Nel testo sulle misure contro il contagio, individua tutte le persone citate per nome ed elencale.

Testo della pagina ▸
┏━━
Affiancato dal chief medical officer, Chris Whitty, e dal consigliere scientifico di Downing Street, Patrick Vallance, Johnson non decreta per il momento bandi o divieti formali, almeno in attesa del varo in Parlamento di una legislazione di emergenza ad hoc questa settimana.

Ma dà indicazioni draconiane valide per tutti, «senza eccezioni», per adeguare anche il suo Paese a quel «distanziamento sociale» che l’Oms predica e molte altre nazioni come l’Italia - «tre settimane» avanti rispetto all’Isola in termini di contagi e di decessi - stanno già adottando.

Il Governo «non sostiene più» lo svolgimento di manifestazioni collettive, afferma, spiegando che «la curva di crescita» della diffusione del virus si sta «avvicinando» al picco e che «senza misure drastiche» i contagi - giunti al momento al di là della Manica non oltre quota 1.543, con alcune decine di morti - potrebbero raddoppiare ogni 5-6 giorni.

Le nuove restrizioni, oltre all’invito al lavoro da casa «ovunque possibile», prevedono l’estensione dell’auto-isolamento a domicilio da una settimana a due per tutti quelli che abbiano febbre o tosse persistente e per chiunque viva con loro.
┗━━
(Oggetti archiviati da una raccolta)
┏━━
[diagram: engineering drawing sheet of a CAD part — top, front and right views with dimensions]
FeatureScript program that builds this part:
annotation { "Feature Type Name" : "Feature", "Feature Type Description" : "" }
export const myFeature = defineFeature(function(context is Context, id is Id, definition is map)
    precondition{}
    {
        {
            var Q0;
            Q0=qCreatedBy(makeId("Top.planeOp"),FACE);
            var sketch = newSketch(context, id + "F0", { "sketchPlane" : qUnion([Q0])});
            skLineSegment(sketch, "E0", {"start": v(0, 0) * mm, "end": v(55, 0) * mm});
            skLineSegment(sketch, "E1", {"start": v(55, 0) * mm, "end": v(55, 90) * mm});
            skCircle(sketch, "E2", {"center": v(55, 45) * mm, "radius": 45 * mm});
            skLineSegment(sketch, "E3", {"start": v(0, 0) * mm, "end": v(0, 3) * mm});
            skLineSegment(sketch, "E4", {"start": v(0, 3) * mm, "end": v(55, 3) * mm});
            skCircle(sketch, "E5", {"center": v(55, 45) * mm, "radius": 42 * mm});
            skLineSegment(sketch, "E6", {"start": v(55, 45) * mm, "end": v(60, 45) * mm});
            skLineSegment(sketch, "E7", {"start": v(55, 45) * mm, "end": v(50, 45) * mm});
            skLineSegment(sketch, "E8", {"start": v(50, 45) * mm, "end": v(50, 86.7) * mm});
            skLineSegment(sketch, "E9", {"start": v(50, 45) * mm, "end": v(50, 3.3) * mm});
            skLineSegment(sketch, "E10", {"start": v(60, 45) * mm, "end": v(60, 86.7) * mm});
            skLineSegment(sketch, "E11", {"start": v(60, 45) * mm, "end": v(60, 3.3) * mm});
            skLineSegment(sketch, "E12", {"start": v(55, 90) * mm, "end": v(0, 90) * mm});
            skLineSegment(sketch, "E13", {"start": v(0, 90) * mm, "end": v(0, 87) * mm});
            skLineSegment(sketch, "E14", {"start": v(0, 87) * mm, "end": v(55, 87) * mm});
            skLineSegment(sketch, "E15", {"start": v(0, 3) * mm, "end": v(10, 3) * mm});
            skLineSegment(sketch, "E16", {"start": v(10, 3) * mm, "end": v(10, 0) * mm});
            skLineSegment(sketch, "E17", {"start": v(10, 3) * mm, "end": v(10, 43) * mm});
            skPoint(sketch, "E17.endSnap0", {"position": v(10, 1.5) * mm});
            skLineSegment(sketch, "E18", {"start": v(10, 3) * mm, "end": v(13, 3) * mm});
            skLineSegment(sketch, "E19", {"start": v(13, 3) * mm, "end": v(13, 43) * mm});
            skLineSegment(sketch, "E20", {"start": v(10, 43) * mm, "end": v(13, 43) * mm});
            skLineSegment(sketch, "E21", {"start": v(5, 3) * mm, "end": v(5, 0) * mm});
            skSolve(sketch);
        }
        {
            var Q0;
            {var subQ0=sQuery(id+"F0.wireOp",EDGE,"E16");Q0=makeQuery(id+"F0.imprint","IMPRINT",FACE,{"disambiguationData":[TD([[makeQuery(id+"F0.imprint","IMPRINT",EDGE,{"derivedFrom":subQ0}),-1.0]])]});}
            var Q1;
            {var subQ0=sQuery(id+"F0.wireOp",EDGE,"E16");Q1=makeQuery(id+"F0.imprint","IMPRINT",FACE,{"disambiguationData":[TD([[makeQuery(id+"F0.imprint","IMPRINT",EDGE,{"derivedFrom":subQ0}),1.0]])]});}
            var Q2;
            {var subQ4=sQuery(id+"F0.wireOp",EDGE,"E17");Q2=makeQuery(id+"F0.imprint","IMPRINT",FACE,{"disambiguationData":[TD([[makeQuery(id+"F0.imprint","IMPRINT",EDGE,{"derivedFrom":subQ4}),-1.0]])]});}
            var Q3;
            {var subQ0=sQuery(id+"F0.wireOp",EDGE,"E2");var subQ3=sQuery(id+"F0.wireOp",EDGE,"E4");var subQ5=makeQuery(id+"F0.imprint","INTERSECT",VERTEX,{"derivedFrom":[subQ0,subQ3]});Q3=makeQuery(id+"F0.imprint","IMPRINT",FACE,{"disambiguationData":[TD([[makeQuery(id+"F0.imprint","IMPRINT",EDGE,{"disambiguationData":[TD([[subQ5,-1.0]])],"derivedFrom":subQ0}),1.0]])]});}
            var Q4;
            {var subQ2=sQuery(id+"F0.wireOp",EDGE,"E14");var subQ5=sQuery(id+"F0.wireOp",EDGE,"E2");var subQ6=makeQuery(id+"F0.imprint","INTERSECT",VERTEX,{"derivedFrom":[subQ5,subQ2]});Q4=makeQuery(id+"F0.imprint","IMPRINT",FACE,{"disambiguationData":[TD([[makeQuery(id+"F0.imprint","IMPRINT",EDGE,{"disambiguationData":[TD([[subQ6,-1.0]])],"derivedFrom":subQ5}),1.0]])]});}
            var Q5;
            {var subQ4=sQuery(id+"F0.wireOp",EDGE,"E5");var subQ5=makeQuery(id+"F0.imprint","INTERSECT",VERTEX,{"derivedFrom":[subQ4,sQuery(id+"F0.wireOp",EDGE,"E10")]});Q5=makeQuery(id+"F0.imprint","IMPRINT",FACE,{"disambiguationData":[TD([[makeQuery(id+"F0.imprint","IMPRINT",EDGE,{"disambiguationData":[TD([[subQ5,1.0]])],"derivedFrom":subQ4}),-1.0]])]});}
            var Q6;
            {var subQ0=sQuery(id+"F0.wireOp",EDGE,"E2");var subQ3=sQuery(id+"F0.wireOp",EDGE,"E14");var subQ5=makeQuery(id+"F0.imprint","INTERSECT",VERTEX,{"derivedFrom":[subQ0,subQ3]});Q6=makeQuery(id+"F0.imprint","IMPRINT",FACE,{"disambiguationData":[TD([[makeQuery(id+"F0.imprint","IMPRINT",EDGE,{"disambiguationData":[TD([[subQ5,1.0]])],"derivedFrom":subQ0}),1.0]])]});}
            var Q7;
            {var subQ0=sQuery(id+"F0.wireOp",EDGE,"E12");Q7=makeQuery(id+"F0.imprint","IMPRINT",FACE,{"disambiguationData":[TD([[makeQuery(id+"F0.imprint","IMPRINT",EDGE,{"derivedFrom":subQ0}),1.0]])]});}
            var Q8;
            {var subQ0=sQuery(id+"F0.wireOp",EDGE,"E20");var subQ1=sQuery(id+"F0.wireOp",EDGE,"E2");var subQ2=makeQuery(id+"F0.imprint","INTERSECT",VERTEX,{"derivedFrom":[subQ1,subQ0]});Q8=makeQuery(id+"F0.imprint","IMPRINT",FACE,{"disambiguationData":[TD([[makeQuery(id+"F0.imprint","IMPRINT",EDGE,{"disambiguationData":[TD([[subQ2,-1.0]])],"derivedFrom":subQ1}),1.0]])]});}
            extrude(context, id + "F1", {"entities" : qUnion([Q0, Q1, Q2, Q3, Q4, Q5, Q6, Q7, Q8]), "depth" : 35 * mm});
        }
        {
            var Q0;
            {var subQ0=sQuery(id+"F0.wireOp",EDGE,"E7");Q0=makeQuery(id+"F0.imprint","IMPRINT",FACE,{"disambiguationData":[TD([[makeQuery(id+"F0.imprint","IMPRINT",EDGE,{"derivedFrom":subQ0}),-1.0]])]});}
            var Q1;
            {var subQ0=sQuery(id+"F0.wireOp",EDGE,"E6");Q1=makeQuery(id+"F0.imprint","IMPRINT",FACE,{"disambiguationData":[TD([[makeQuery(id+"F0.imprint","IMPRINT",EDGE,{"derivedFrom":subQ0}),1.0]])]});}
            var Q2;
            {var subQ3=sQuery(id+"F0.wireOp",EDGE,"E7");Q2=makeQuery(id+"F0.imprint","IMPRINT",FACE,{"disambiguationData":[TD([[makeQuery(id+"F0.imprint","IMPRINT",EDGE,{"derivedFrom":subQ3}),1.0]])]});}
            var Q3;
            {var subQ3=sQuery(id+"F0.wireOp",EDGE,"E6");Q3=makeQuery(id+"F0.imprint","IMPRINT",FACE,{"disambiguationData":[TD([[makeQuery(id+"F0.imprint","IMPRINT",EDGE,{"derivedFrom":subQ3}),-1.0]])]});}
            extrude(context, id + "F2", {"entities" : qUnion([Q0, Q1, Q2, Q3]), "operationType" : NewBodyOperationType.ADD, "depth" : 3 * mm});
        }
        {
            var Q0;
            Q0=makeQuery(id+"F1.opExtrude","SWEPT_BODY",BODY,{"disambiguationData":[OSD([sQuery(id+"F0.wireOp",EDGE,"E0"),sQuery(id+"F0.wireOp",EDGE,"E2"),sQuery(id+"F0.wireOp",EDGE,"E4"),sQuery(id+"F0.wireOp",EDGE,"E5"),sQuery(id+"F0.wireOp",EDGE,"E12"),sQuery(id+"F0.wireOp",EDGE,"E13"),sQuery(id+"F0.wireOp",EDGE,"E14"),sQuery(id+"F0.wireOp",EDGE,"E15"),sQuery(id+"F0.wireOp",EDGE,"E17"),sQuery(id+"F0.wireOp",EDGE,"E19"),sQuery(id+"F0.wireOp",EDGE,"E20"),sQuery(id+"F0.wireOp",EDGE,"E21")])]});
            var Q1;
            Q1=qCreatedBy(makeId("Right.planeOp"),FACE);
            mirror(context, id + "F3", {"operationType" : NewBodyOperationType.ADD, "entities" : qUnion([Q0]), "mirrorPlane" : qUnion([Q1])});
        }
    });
┗━━
Esito del compito ▸ Le persone citate per nome sono Chris Whitty, Patrick Vallance e Johnson.